80 years ago today…
80 years ago today, we awoke to a nightmare – if we ever went to sleep at all.
80 years ago today, any one who closed their eyes to the increasing hate that filled Greater Germany saw the broken glass of their synagogues, shops and homes and could no longer deny the darkness and hate that pervaded society.
We used to call this day Kristallnacht – the night of broken glass — but it was not just one night.
We now call it the November 1938 pogroms. It was a wave of violent assaults on Jewish sites – both our holy sanctuaries and our homes. It was a wave propelled by many forces – antisemitism, economic depression, scapegoating, the Nazification of German churches, an ideology of nationalism and Nazi white supremacy.
80 years ago today, our Jewish world in much of Europe would turn from one of facing discrimination to facing deportation and ultimately death – systematic state sponsored murder.
That shattering continues… Charlottesville, Pittsburgh, swastikas that increasingly show up in our schools and in our neighborhoods.

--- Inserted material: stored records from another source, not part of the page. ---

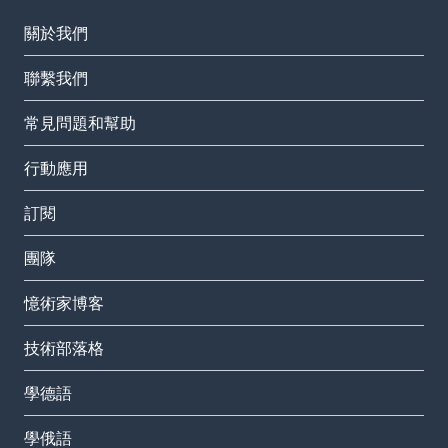
關於我們
聯繫我們
常見問題和幫助
行動應用
訂閱
團隊
憶術家博客
技術部落格
學德語
學俄語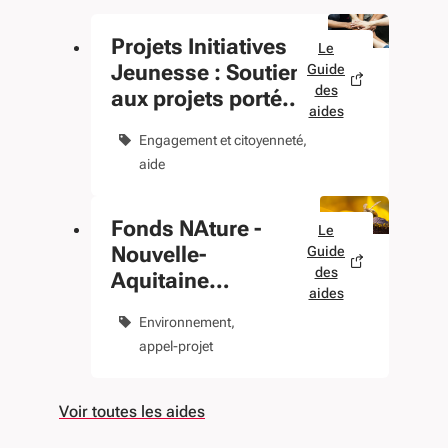
Projets Initiatives
Le
Jeunesse : Soutien
Guide
des
aux projets portés
aides
par les jeunes
Engagement et citoyenneté
constitués en
aide
association
Fonds NAture -
Le
Nouvelle-
Guide
des
Aquitaine
aides
Territoire Uni pour
Environnement
Restaurer nos
appel-projet
Ecosystèmes
Voir toutes les aides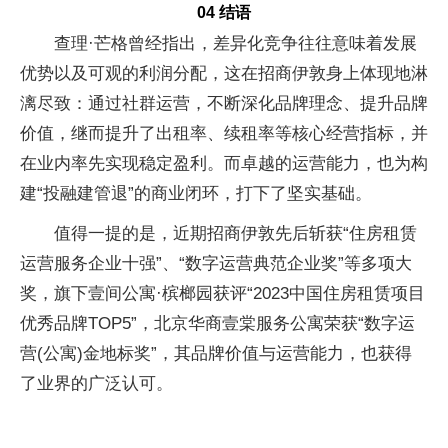
04 结语
查理·芒格曾经指出，差异化竞争往往意味着发展
优势以及可观的利润分配，这在招商伊敦身上体现地淋
漓尽致：通过社群运营，不断深化品牌理念、提升品牌
价值，继而提升了出租率、续租率等核心经营指标，并
在业内率先实现稳定盈利。而卓越的运营能力，也为构
建“投融建管退”的商业闭环，打下了坚实基础。
值得一提的是，近期招商伊敦先后斩获“住房租赁
运营服务企业十强”、“数字运营典范企业奖”等多项大
奖，旗下壹间公寓·槟榔园获评“2023中国住房租赁项目
优秀品牌TOP5”，北京华商壹棠服务公寓荣获“数字运
营(公寓)金地标奖”，其品牌价值与运营能力，也获得
了业界的广泛认可。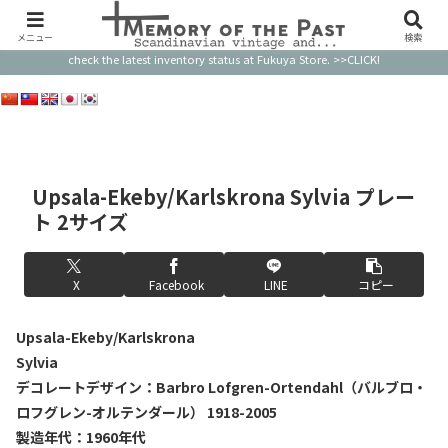
このサイトの品物のほとんどはすでに売り切れです。最新の在庫状況はFukuya Storeで
ご確認ください。 Most of the items on this website are already sold out. Please
メニュー
検索
check the latest inventory status at Fukuya Store. >>CLICK!
Upsala-Ekeby/Karlskrona Sylvia プレー
ト 2サイズ
X
Facebook
LINE
コピー
Upsala-Ekeby/Karlskrona
Sylvia
デコレートデザイン：Barbro Lofgren-Ortendahl（バルブロ・
ロフグレン-オルテンダール） 1918-2005
製造年代：1960年代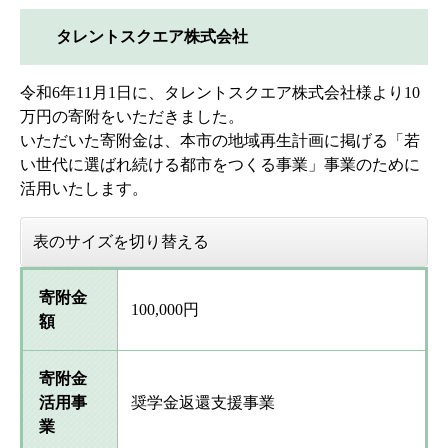
タレントスクエア株式会社
令和6年11月1日に、タレントスクエア株式会社様より10
万円の寄附をいただきました。
いただいた寄附金は、本市の地域再生計画に掲げる「若
い世代に選ばれ続ける都市をつくる事業」事業のために
活用いたします。
表のサイズを切り替える
寄附金
100,000円
額
寄附金
活用事
奨学金返還支援事業
業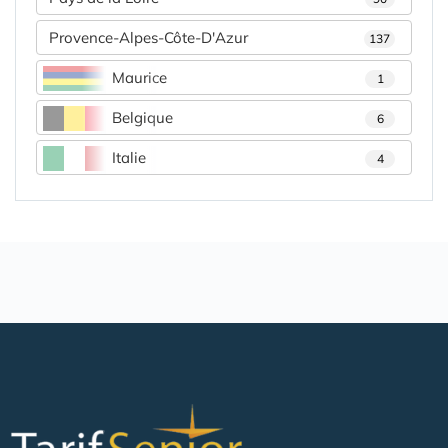
Provence-Alpes-Côte-D'Azur
137
Maurice
1
Belgique
6
Italie
4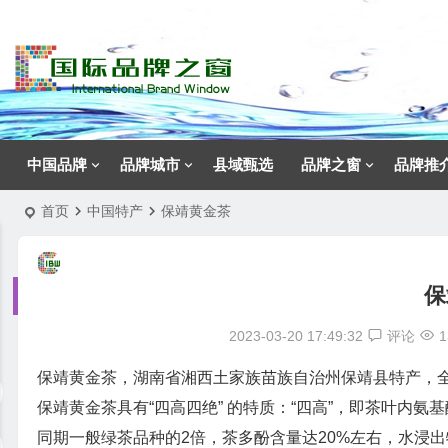
中国品牌
品牌城市
县域甄选
品牌之窗
品牌推
首页
中国特产
保靖黄金茶
保
2023-03-20 17:49:32
评论
1
保靖黄金茶，湖南省湘西土家族苗族自治州
保靖县
特产，
保靖黄金茶具有“四高四绝” 的特质：“四高”，即茶叶内氨
同期一般绿茶品种的2倍，茶多酚含量达20%左右，水浸出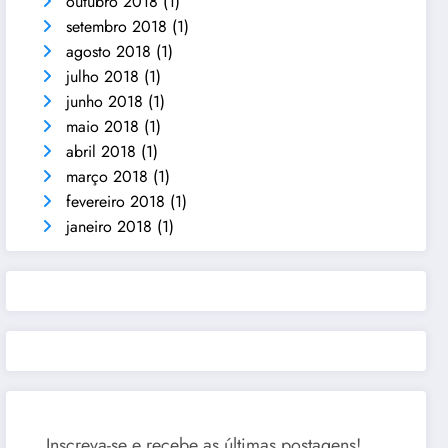
outubro 2018
(1)
setembro 2018
(1)
agosto 2018
(1)
julho 2018
(1)
junho 2018
(1)
maio 2018
(1)
abril 2018
(1)
março 2018
(1)
fevereiro 2018
(1)
janeiro 2018
(1)
Inscreva-se e recebe as últimas postagens!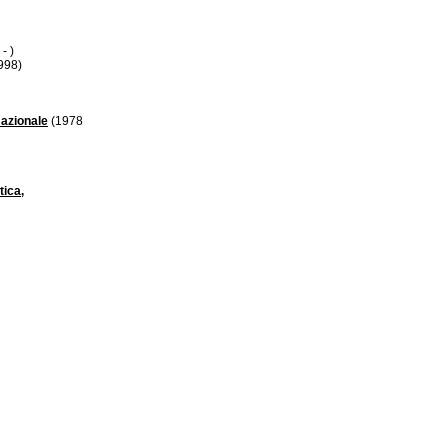
- )
998)
Nazionale
(1978
tica,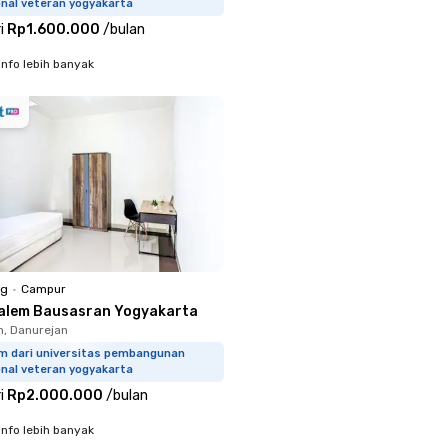
onal veteran yogyakarta
i
Rp1.600.000
/
bulan
info lebih banyak
ng
•
Campur
alem Bausasran Yogyakarta
, Danurejan
km dari universitas pembangunan
onal veteran yogyakarta
i
Rp2.000.000
/
bulan
info lebih banyak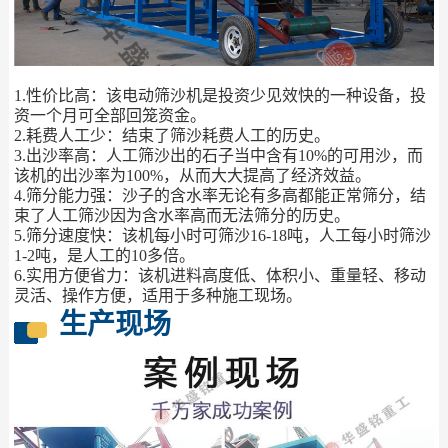
1.性价比高：该电动筛沙机是投资少见效快的一种设备，投
资一个月可全部回笼资金。
2.耗费人工少：结束了筛沙耗费人工的历史。
3.出沙率高：人工筛沙出的石子当中含有10%的可用沙，而
该机的出沙率为100%，从而大大提高了经济效益。
4.筛分能力强：沙子的含水率无论有多高都能正常筛分，结
束了人工筛沙因为含水率高而无法筛分的历史。
5.筛分速度快：该机每小时可筛沙16-18吨，人工每小时筛沙
1-2吨，是人工的10多倍。
6.实用方便省力：该机进料高度低、体积小、重量轻、移动
灵活、操作方便，适用于多种施工现场。
生产现场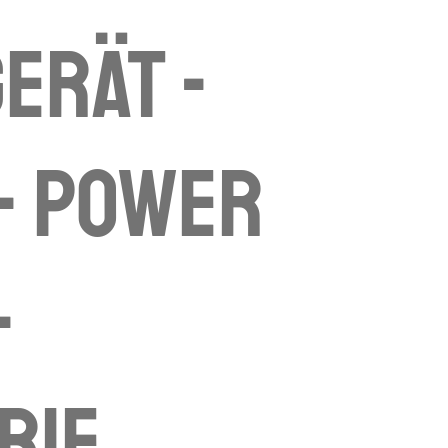
erät -
- Power
-
rie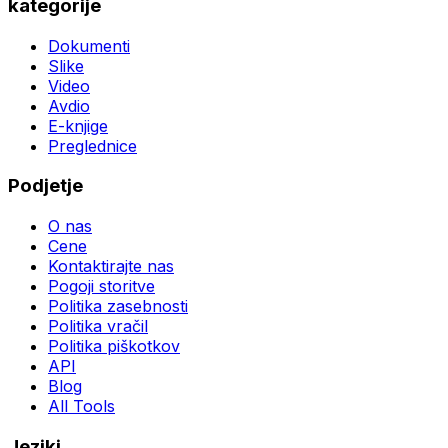
kategorije
Dokumenti
Slike
Video
Avdio
E-knjige
Preglednice
Podjetje
O nas
Cene
Kontaktirajte nas
Pogoji storitve
Politika zasebnosti
Politika vračil
Politika piškotkov
API
Blog
All Tools
Jeziki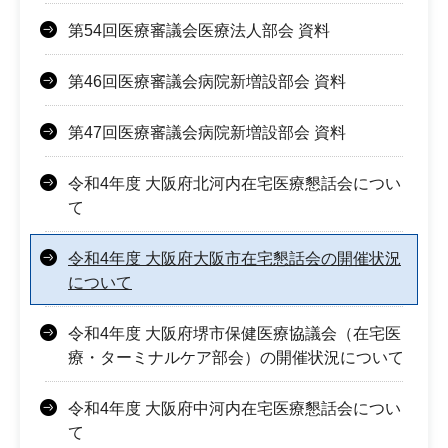
第54回医療審議会医療法人部会 資料
第46回医療審議会病院新増設部会 資料
第47回医療審議会病院新増設部会 資料
令和4年度 大阪府北河内在宅医療懇話会につい
て
令和4年度 大阪府大阪市在宅懇話会の開催状況
について
令和4年度 大阪府堺市保健医療協議会（在宅医
療・ターミナルケア部会）の開催状況について
令和4年度 大阪府中河内在宅医療懇話会につい
て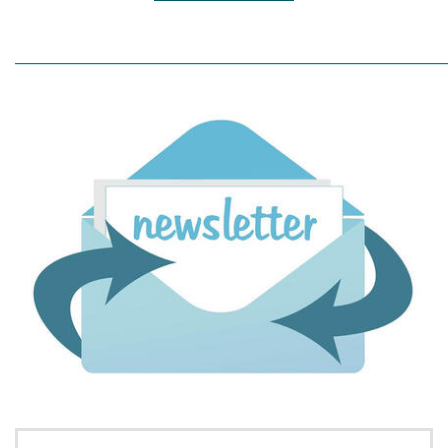
_____________________________________________________________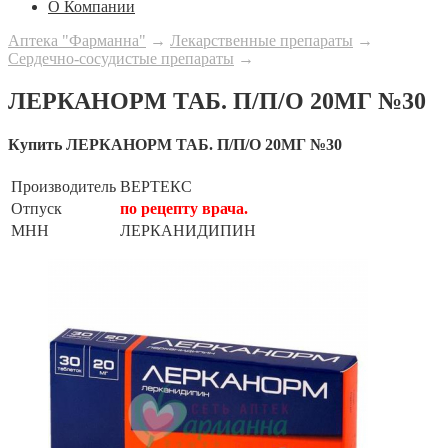
О Компании
Аптека "Фарманна"
→
Лекарственные препараты
→
Сердечно-сосудистые препараты
→
ЛЕРКАНОРМ ТАБ. П/П/О 20МГ №30
Купить ЛЕРКАНОРМ ТАБ. П/П/О 20МГ №30
Производитель
ВЕРТЕКС
Отпуск
по рецепту врача.
МНН
ЛЕРКАНИДИПИН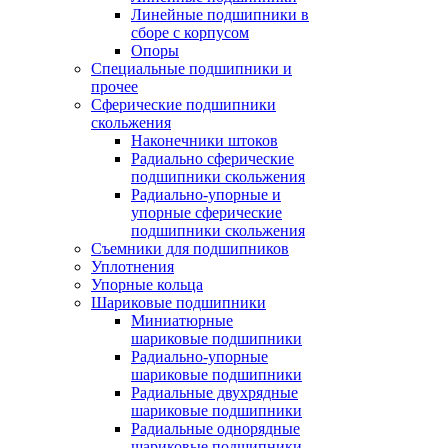
Линейные подшипники в
сборе с корпусом
Опоры
Специальные подшипники и
прочее
Сферические подшипники
скольжения
Наконечники штоков
Радиально сферические
подшипники скольжения
Радиально-упорные и
упорные сферические
подшипники скольжения
Съемники для подшипников
Уплотнения
Упорные кольца
Шариковые подшипники
Миниатюрные
шариковые подшипники
Радиально-упорные
шариковые подшипники
Радиальные двухрядные
шариковые подшипники
Радиальные однорядные
шариковые подшипники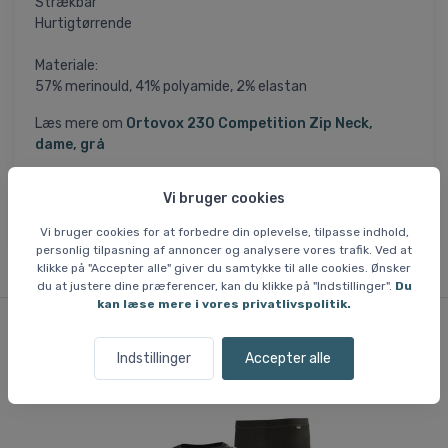
Strækbar
Hurtigtørrende
Materiale:
57% merinould, 41% polyamide, 2% elastan
Læs mere om
Ortovox 230 Competition Zip Neck,
dame, grå
Læs mere om
Ortovox 230 Competition Short Pants,
Vi bruger cookies
dame, sort
Vi bruger cookies for at forbedre din oplevelse, tilpasse indhold,
personlig tilpasning af annoncer og analysere vores trafik. Ved at
klikke på "Accepter alle" giver du samtykke til alle cookies. Ønsker
du at justere dine præferencer, kan du klikke på "Indstillinger".
Du
kan læse mere i vores privatlivspolitik.
Lignende varer
Indstillinger
Accepter alle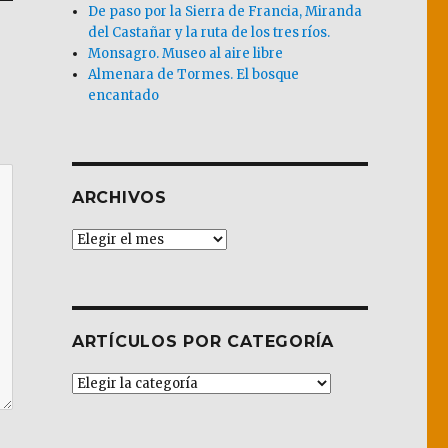
De paso por la Sierra de Francia, Miranda
del Castañar y la ruta de los tres ríos.
Monsagro. Museo al aire libre
Almenara de Tormes. El bosque
encantado
ARCHIVOS
Archivos
ARTÍCULOS POR CATEGORÍA
Artículos
por
Categoría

A mystical teaching says that God created the world through brokenness. Rabbi Isaac Luria of Safed taught that in the beginning God filled all time and space. To make room for humanity, God needed to contract, so God channeled God’s light into clay vessels.
Yet the vessels could not contain that powerful light, hence creation turned to calamity as the vessels shattered and the shards containing God’s light crashed to the earth. Healing comes through Tikkun Olam, our picking up the shattered shards and redeeming divine light as we repair the world.
80 years ago today we awoke to broken glass. Today, lives broken by violence and hate continue to abound.
Our task is to pick up the broken shards in whatever ways we can. With large acts of advocacy to change the realities we see and with small acts of love, of support for others’ differences, and with celebrating loudly and proudly what makes us unique.